OPINIÃO

Ligia Pavan Baptista é professora de Ética e Filosofia Política da Universidade de Brasília, membro da Rede de Mulheres Filósofas da América Latina (Unesco) e gestora substituta do Memorando de Entendimento entre Universidade de Brasília e King Hamad Global Centre for Peaceful Coexistence do Reino do Bahrein. Membro do Comitê Consultivo da Rede de Mulheres Filósofas da América Latina – Unesco. Secretária Regional da SBPC no Distrito Federal 2015 – 2019

Ligia Pavan Baptista

 

O artigo 18 da Declaração Universal dos Direitos Humanos define que:


“Todo ser humano tem direito à liberdade de pensamento, consciência e religião; esse direito inclui a liberdade de mudar de religião ou crença e a liberdade de manifestar essa religião ou crença pelo ensino, pela prática, pelo culto em público ou em particular.”
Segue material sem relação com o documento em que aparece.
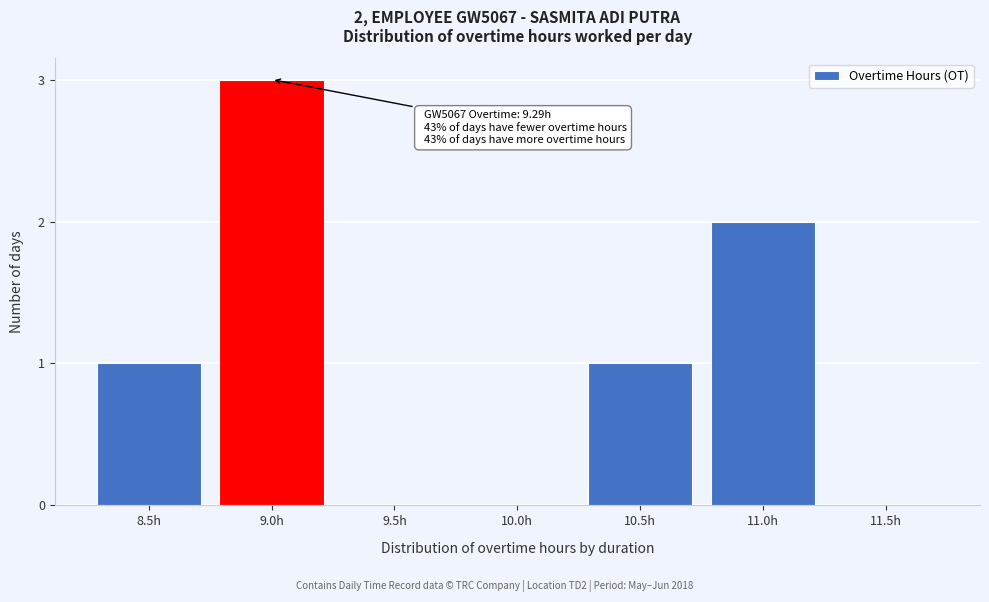

Reading left to right, extract all data points from this chart.

8.5h=1	9.0h=3	9.5h=0	10.0h=0	10.5h=1	11.0h=2	11.5h=0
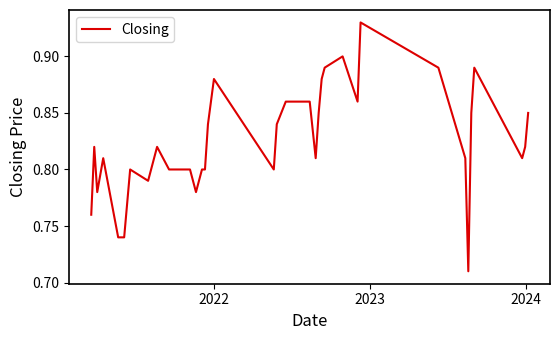

Does the chart display data point markers on the line(s)?

No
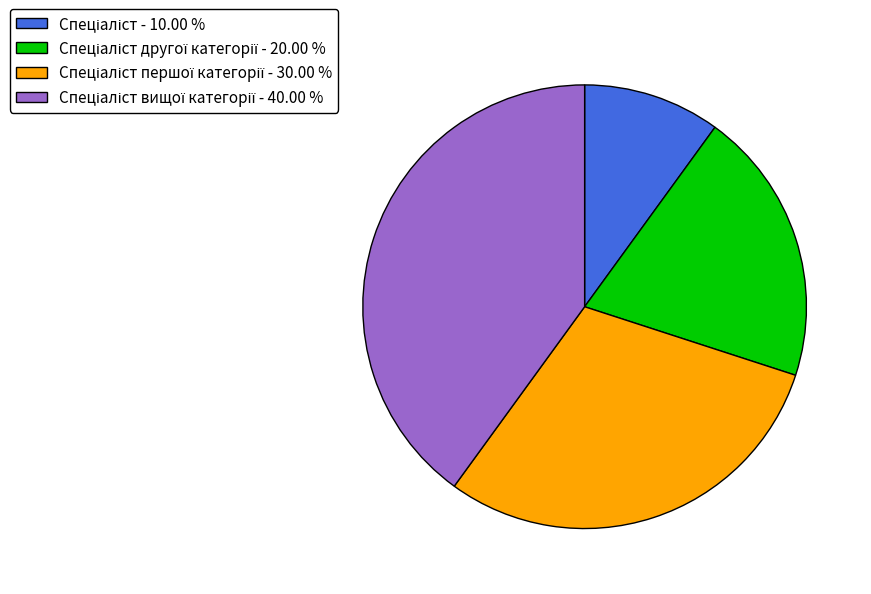

How many slices are in this pie chart?

4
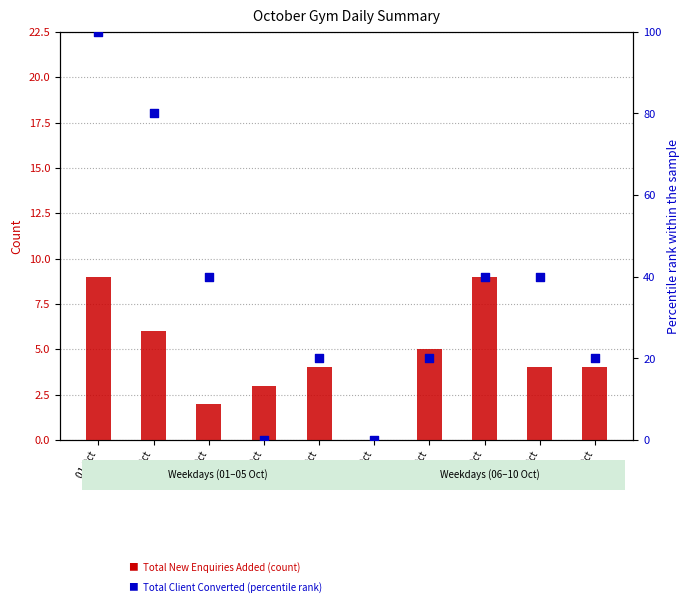

What is the total value across all series at 08 Oct?

49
No mesmo sentido, o Artigo 5 º em seu inciso VI, da Constituição Federal do Brasil de 1988 afirma que:


“Art. 5º Todos são iguais perante a lei, sem distinção de qualquer natureza, garantindo-se aos brasileiros e aos estrangeiros residentes no País a inviolabilidade do direito à vida, à liberdade, à igualdade, à segurança e à propriedade, nos termos seguintes:


VI - é inviolável a liberdade de consciência e de crença, sendo assegurado o livre exercício dos cultos religiosos e garantida, na forma da lei, a proteção aos locais de culto e a suas liturgias;”
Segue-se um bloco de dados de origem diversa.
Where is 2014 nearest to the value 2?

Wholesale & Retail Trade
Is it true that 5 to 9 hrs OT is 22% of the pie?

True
Com o objetivo de promover a cultura de paz, a tolerância e o diálogo entre todas as religiões, comemora-se, desde 1950, na data de 21 de janeiro, por iniciativa da Assembleia Espiritual Nacional dos Bahá´ís dos Estados Unidos, o Dia Mundial da Religião e, na mesma data, celebramos no Brasil o Dia Nacional de Combate à Intolerância Religiosa, instituído pela Lei nº 11.635/2007 em homenagem à Mãe Gilda do terreiro Ilê Abassá de Ogum (BA), vítima de intolerância religiosa.


No mesmo sentido, tendo em vista combater o discurso de ódio, o extremismo, a discriminação, a intolerância religiosa e o preconceito racial por meio da promoção da cultura de paz, da tolerância e do diálogo inter-religioso, foi firmado o Memorando de Entendimento, Acadêmico, Científico e Cultural, entre Universidade de Brasília e o King Hamad Global Centre for Peaceful Coexistence do Reino do Bahrein pelo período de cinco anos (17.12.2020 a 17.12.2025), pelo do Decanato de Pesquisa e Inovação (DPI) e Assessoria Internacional (INT) (Processo SEI n. 23.106.121407/2020-49 – D.O.U. nº 245 de 23.12.2020).
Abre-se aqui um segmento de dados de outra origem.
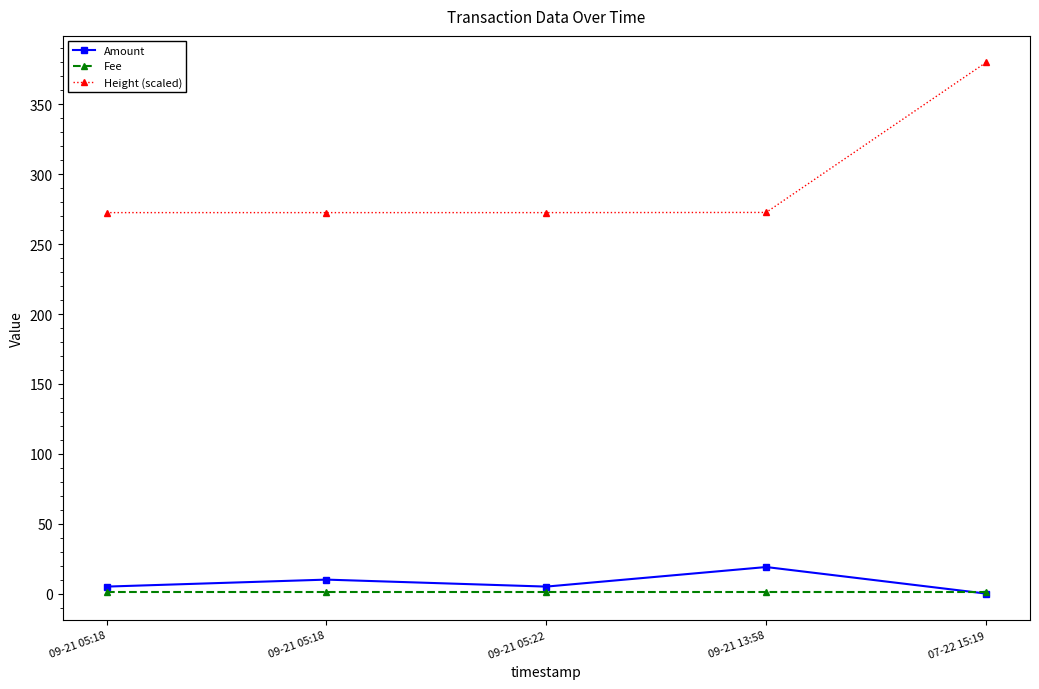

True or false: Fee has a value of 1.5 at 07-22 15:19.

False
O Memorando de Entendimento, está vinculado à linha de pesquisa Ética, Filosofia Política e Filosofia da Religião do Programa de Pós-Graduação em Filosofia do Departamento de Filosofia da UnB e ao Grupo de Pesquisa em Filosofia da Religião, cadastrado no Diretório Nacional de Grupos de Pesquisa do CNPq desde 2004, liderado pelo prof. Agnaldo Cuoco Portugal, gestor titular e coordenador do presente acordo geral.


Com o objetivo central promover pesquisas científicas e intercâmbio entre pesquisadores de todos os níveis acadêmicos, com possiblidade de bolsas de estudo e auxílios financeiros para participação e organização de eventos científicos, o Memorando de Entendimento insere a UnB em uma rede internacional da qual fazem parte, além do King Hamad Global Centre for Peaceful Coexistence do Reino do Bahrein, as Universidades de Oxford e Cambridge no Reino Unido e Universidade La Sapienza em Roma, Itália.